Marcia Laycock is a writer and speaker living in Central Alberta, Canada. Her devotionals have been widely published and her novel, One Smooth Stone won her the Best New Canadian Author Award in 2006.
There’s a song by Matt Redman that says –
“Once again I look upon the cross where You died.
I’m humbled by Your mercy and I’m broken inside.
Once again I thank You, once again I pour out my life.”
While in Israel we visited a heritage village. It was much like the heritage villages here in North America that portray past history in tableau, with real actors and working artifacts. This village was in Nazareth and was laid out to represent the town as it would have been in the time of Jesus.
The day we visited, it was raining – pouring rain, in fact. Most of the actors kept inside the small shelters, which didn’t really keep them dry because the roofs were made of thatch and far from water-proof.
We moved from one scene to the next – the potter’s, the weaver’s, the wine press, and finally the carpenter’s shop. It was here the fact that this was a representation of Jesus’ home hit me. I looked at the tools, the kind of rough wood he would have worked with, and Jesus became more real to me.
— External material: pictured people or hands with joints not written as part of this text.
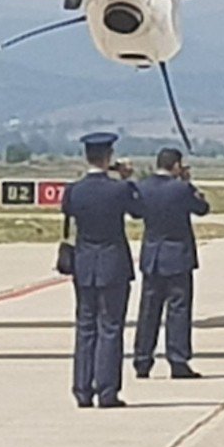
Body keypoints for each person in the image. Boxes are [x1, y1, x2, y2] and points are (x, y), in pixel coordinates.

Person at [61, 132, 144, 408]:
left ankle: (82, 389)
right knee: (110, 327)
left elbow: (70, 216)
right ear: (109, 156)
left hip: (84, 264)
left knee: (85, 326)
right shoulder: (118, 190)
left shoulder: (74, 190)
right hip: (113, 263)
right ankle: (107, 389)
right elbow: (139, 210)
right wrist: (128, 179)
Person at [132, 147, 211, 380]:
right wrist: (190, 184)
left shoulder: (143, 187)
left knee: (148, 310)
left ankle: (142, 359)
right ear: (176, 166)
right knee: (178, 308)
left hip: (153, 255)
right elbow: (202, 208)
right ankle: (178, 359)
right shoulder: (181, 189)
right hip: (177, 255)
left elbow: (136, 213)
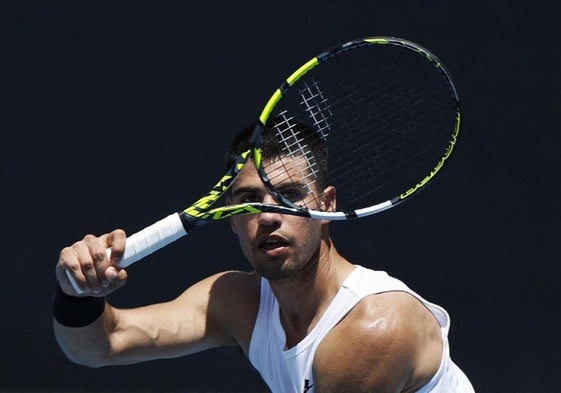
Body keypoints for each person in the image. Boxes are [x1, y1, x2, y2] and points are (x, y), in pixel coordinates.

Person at [53, 120, 475, 393]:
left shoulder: (375, 326)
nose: (270, 216)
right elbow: (100, 346)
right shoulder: (239, 303)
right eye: (250, 201)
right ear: (231, 219)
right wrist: (77, 291)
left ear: (326, 205)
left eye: (289, 196)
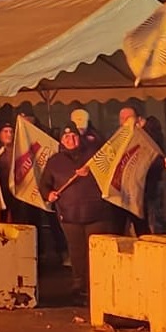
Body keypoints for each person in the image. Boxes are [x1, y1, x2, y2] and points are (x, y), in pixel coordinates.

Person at [42, 123, 120, 303]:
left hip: (96, 215)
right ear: (61, 140)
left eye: (74, 136)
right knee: (76, 253)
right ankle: (80, 286)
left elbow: (111, 173)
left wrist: (92, 172)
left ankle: (99, 286)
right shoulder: (55, 161)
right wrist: (49, 194)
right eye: (66, 137)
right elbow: (44, 184)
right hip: (70, 216)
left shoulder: (94, 155)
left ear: (79, 137)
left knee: (96, 253)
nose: (70, 140)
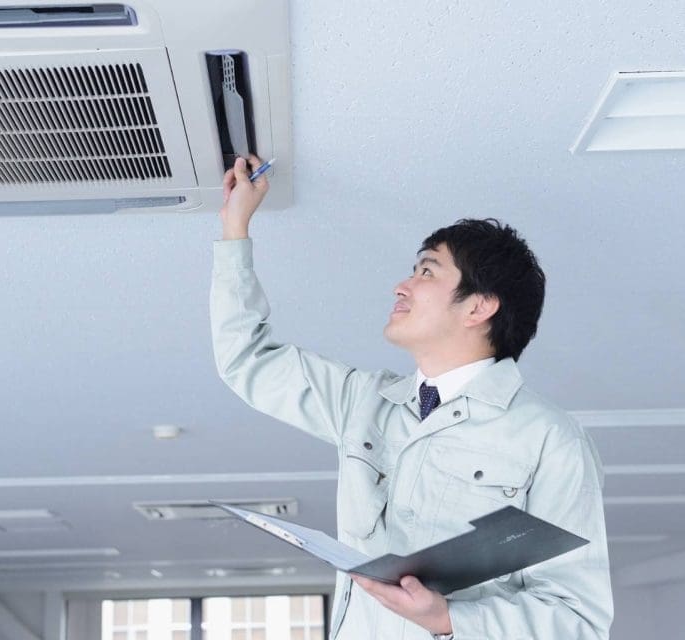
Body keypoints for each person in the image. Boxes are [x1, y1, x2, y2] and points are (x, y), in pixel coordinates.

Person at [210, 156, 613, 639]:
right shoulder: (365, 400)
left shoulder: (550, 439)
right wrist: (236, 227)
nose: (400, 287)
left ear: (480, 306)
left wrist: (448, 620)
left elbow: (578, 621)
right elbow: (247, 359)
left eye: (426, 272)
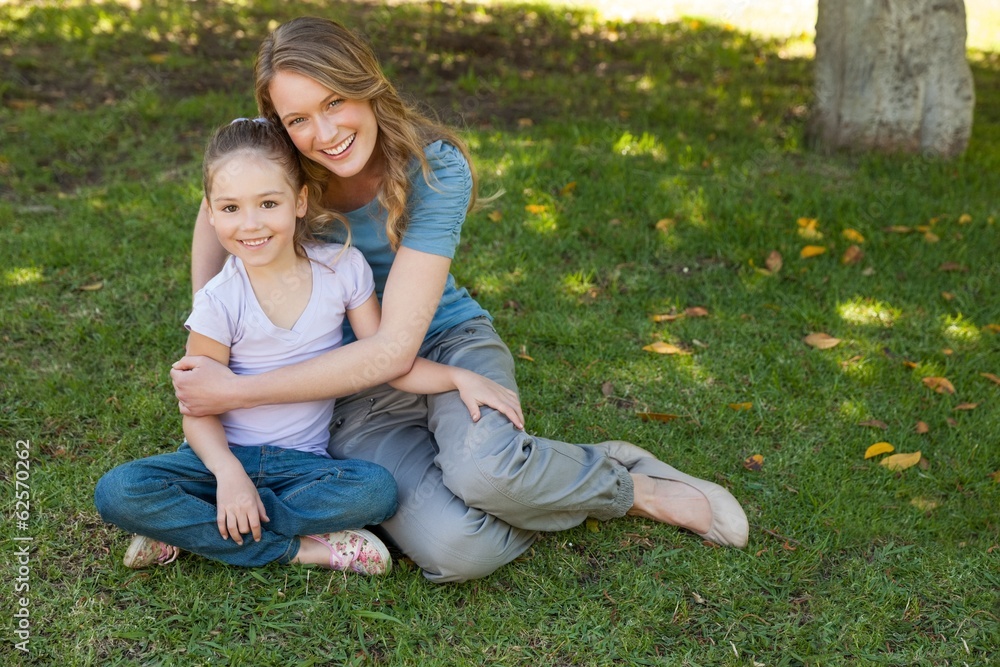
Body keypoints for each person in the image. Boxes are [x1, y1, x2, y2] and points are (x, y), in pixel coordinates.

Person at [172, 17, 749, 583]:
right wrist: (215, 314)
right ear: (278, 124)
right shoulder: (274, 158)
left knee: (486, 475)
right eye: (298, 118)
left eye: (335, 102)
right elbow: (214, 204)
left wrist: (236, 389)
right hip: (338, 380)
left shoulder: (434, 166)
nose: (323, 133)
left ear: (367, 85)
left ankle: (632, 485)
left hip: (444, 347)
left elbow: (395, 348)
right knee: (459, 549)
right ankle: (540, 473)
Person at [95, 117, 523, 574]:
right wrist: (228, 474)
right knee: (118, 490)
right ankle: (299, 548)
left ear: (300, 202)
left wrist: (456, 374)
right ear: (212, 212)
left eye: (267, 203)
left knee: (375, 490)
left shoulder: (343, 270)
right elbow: (198, 406)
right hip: (217, 459)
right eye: (231, 208)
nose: (251, 224)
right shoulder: (218, 300)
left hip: (305, 466)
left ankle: (192, 528)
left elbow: (386, 358)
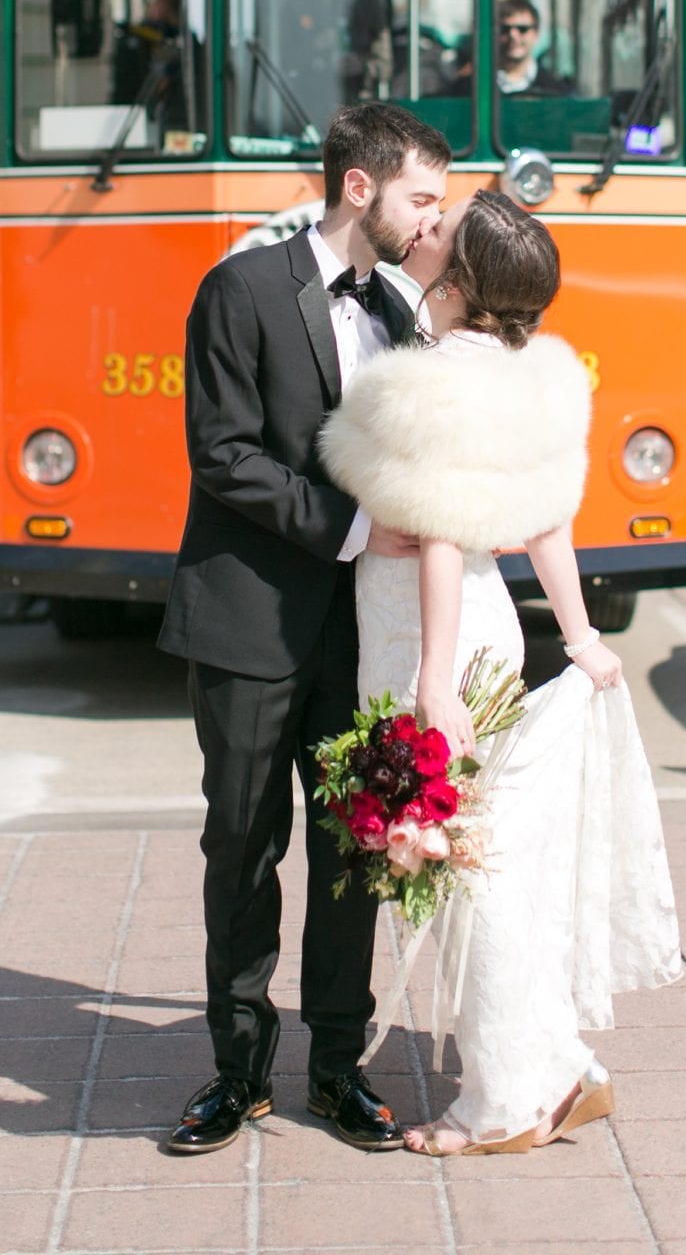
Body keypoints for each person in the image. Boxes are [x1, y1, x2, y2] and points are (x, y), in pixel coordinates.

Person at [319, 190, 681, 1157]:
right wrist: (583, 632)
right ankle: (553, 1062)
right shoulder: (535, 375)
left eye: (444, 230)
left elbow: (438, 530)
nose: (425, 229)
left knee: (465, 878)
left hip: (427, 635)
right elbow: (551, 516)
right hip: (491, 632)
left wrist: (434, 682)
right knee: (489, 867)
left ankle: (508, 1102)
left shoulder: (434, 379)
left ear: (468, 278)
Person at [159, 102, 451, 1156]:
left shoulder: (406, 310)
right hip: (246, 621)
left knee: (350, 853)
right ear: (361, 187)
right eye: (423, 196)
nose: (433, 218)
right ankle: (236, 1075)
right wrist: (356, 528)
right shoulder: (238, 288)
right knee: (241, 844)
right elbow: (222, 454)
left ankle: (337, 1068)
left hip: (360, 636)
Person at [495, 0, 566, 96]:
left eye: (522, 29)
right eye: (505, 29)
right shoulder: (472, 87)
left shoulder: (557, 90)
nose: (513, 36)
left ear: (536, 34)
Perhaps that’s why one of the tableaus we saw next had such an impact. The figure at the centre was made of rough wood too, and was draped with a simple cloth. The lighting was subdued, flickering with small oil lamps, their tiny flames leaning toward the focal point of the display. The cross. The cross of Christ.
As the song says, once again I was struck by what Jesus suffered, what he endured for me. I was struck not just by the physical pain he was subjected to, but by the torture of having the sin of the world put upon His shoulders, the agony of knowing His Father was turning His face away.
And once again I became aware that there is nothing I can do to make it up to Him. No remorse, no penance, no acts of kindness, no great work of fiction or text of apologetics. Nothing I do can repay that debt. And once again that act of pure mercy stuns me.
The unconditional gift of love and forgiveness causes my heart to break. And that, I realize once again, is the only thing Jesus wants of me.
A heart broken wide enough for Him to enter in.